The Atlantic

How to Win Elections in a System 'Not Set Up for Us'

The Collective PAC's Black Campaign School is backed by—and a challenge to—the Democratic establishment. It’s trying to increase representation in a country where 90 percent of all elected officials are white.
Source: Melissa Golden

ATLANTA—It was midway through a sticky Georgia Saturday, and Jessica Byrd was dispelling myths about the way black women are supposed to run for office in 2018.

About 120 candidates, operatives, and candidates of the future—both men and women—sat on green plastic chairs inside a building that normally houses an environmental nonprofit in east Atlanta. This was the second annual Black Campaign School, and these were its students—all aspirants in a fledgling project to increase black representation in a country where 90 percent of all elected public officials are white.

The three-day training program was backed by the major Democratic campaign committees and allied groups like Planned Parenthood and EMILY’s List.
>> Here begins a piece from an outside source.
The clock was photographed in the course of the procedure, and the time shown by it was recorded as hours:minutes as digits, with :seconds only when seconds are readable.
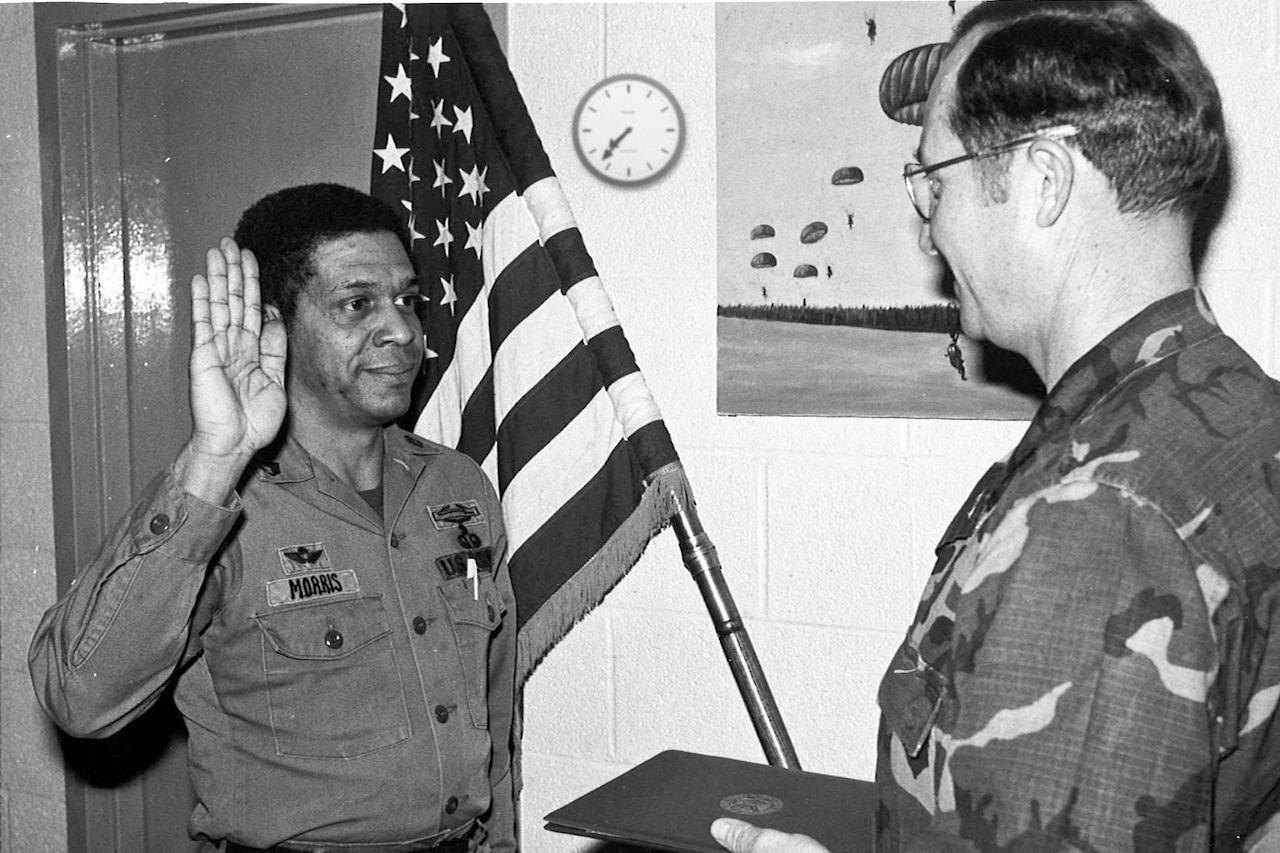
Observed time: 7:37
But it was also, in some ways, a challenge to them. The school offered a forum where up-and-coming black politicians could share their common struggles of trying to advance in a political system that, as one candidate put it, “was not designed with us in mind.”

“What this space does,” Byrd told me during a break in the sessions, “is it allows us to get very real and very transparent around the decision points they’re going to face as they’re out on the campaign trail. And those decision points aren’t just about the math or the strategy. It’s also about all of the historical and cultural things that have kept black people from political power.”

A few hours earlier, Byrd was handling a question on a hot topic among several of the woman attendees: hair. An effervescent 31-year-old, Byrd brought to bear a decade-plus of campaign experience across 43 states.

“I remember hearing,” began a woman seated near the window, “this was years ago—you can’t change your hair while you’re running. ‘Don’t go back and forth between having straight hair and natural hair.’”

“I just really want to have a conversation about that,” she continued. “Because black women change their hair all the time. Why do I have to look any differently because I’m running?”